Uma pintura escondida sob a obra de Pablo Picasso (1881-1973) intitulada "The Crouching Beggar" (mendigo agachado, em tradução livre, e originalmente "La Miséreuse accroupie") foi encontrada por pesquisadores. Além disso, a partir de novas tecnologias de imagem, puderam entender um pouco mais sobre o processo criativo do artista.
A pesquisa foi divulgada na reunião anual da AAAS (Associação Americana para o Avanço da Ciência), em Austin, Texas.
Os cientistas utilizaram técnicas avançadas de fluorescência de raio-X e espectrometria na região da luz infravermelha. Com a tecnologia, foi possível desenvolver mapas químicos das diferentes tintas na obra de Picasso datada de 1902, parte do período azul do pintor.
Chumbo, zinco, cádmio e bário puderam ser mapeados, o que possibilitou a visualização das camadas da obra.
Segundo Aggelos Katsaggelos, da Universidade Northwestern, nos EUA e um dos autores do estudo, isso permitiu ver que algumas dessas camadas não coincidiam com a pintura final.
Katsaggelos afirma que há algum tempo, a partir do uso de raios-X, já é conhecida a existência da pintura abaixo de "The Crouching Beggar". Contudo, até hoje não se sabe quem é o autor da obra escondida —uma paisagem montanhosa com uma construção próxima ao centro—, mas há especulações ligando-a a Joaquin Torres-Garcia.
"Talvez seja de um amigo que tenha dado um presente e Picasso pensou: 'É bonita, mas não tão bonita a ponto de eu não poder fazer melhor uso da tela'", afirma, rindo, o pesquisador da Universidade Northwestern, segundo o qual, em breve, deve haver mais novidades sobre a autoria da obra oculta.

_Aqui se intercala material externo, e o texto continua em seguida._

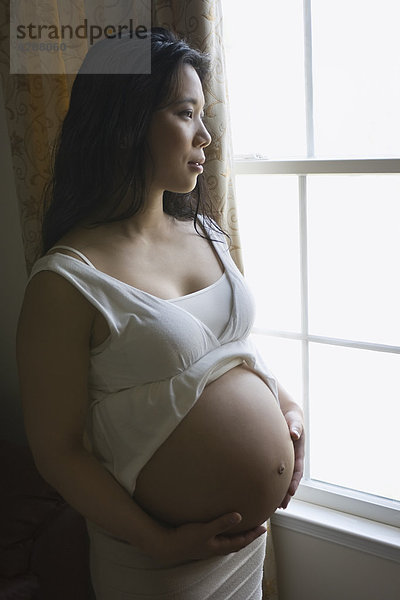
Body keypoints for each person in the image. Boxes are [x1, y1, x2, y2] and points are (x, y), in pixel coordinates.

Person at [16, 27, 305, 599]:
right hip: (159, 565)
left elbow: (232, 351)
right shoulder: (66, 279)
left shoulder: (206, 232)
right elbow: (58, 452)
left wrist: (286, 405)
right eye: (184, 112)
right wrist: (156, 541)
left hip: (245, 553)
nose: (206, 135)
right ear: (126, 122)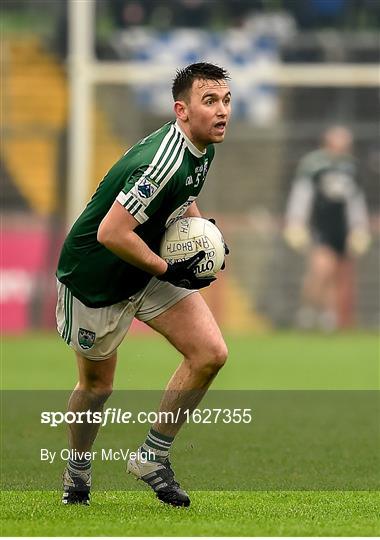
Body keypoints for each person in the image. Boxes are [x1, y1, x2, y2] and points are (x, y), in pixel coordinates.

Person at [56, 62, 232, 507]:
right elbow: (111, 232)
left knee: (210, 353)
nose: (222, 110)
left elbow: (186, 197)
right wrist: (165, 268)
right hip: (97, 276)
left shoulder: (203, 146)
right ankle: (77, 468)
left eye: (226, 100)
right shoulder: (162, 163)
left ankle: (152, 456)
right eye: (209, 101)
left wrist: (204, 238)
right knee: (98, 388)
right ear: (182, 110)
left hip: (149, 262)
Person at [284, 126, 371, 331]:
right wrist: (296, 222)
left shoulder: (351, 167)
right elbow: (301, 196)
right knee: (321, 269)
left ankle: (327, 317)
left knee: (335, 274)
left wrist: (359, 228)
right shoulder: (314, 166)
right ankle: (308, 312)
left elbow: (356, 202)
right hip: (320, 224)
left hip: (341, 227)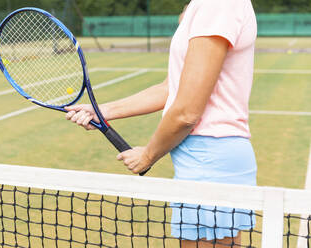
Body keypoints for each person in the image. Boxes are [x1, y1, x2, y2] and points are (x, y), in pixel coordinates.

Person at [66, 0, 257, 247]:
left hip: (210, 163)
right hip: (209, 160)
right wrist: (102, 112)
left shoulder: (217, 4)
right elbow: (172, 87)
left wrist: (148, 155)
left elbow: (187, 111)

Não é incomum encontrar pinturas sobrepostas nas obras que conhecemos hoje do período azul de Picasso. Nessa época, o artista ainda não era um pintor estabelecido e não se encontrava financeiramente estável. Por isso, em alguns casos optava por pintar por cima de quadros que já tinham sido utilizados —algo que não era um comportamento exclusivo dele.
A maior revelação do recente estudo, contudo, diz respeito ao processo criativo de Picasso. Por meio das novas técnicas e a visualização das diferentes camadas de tinta, foi possível perceber o especial cuidado que o pintor teve com a mão da personagem do quadro.
"Ele passou muito tempo tentando aperfeiçoar essa parte particular da pintura, mas, no fim, ele não conseguiu e preferiu cobrir a mão [no quadro que conhecemos, essa parte do corpo está escondida sob um pano]", diz Katsaggelos à Folha.
Segundo o pesquisador, a obra foi feita quando Picasso tinha cerca de 20 anos, portanto, ainda "estava formando sua identidade artística. É quase natural que ele fosse mudar de ideia e não ficar feliz com partes da pintura".
A tecnologia desenvolvida é portátil (discreto, o aparato estava no fundo da sala em que se apresentaram os pesquisadores em Austin) e relativamente barata, o que facilita o estudo dos quadros.
Katsaggelos afirmou que, na sexta (16), esteve com o aparelho no museu Harry Ransom Center, da Universidade do Texas, em Austin, para análise de outras obras de arte.
O projeto para estudo do quadro foi apoiado pela Galeria de Arte de Ontário, no Canadá, onde a obra se encontra.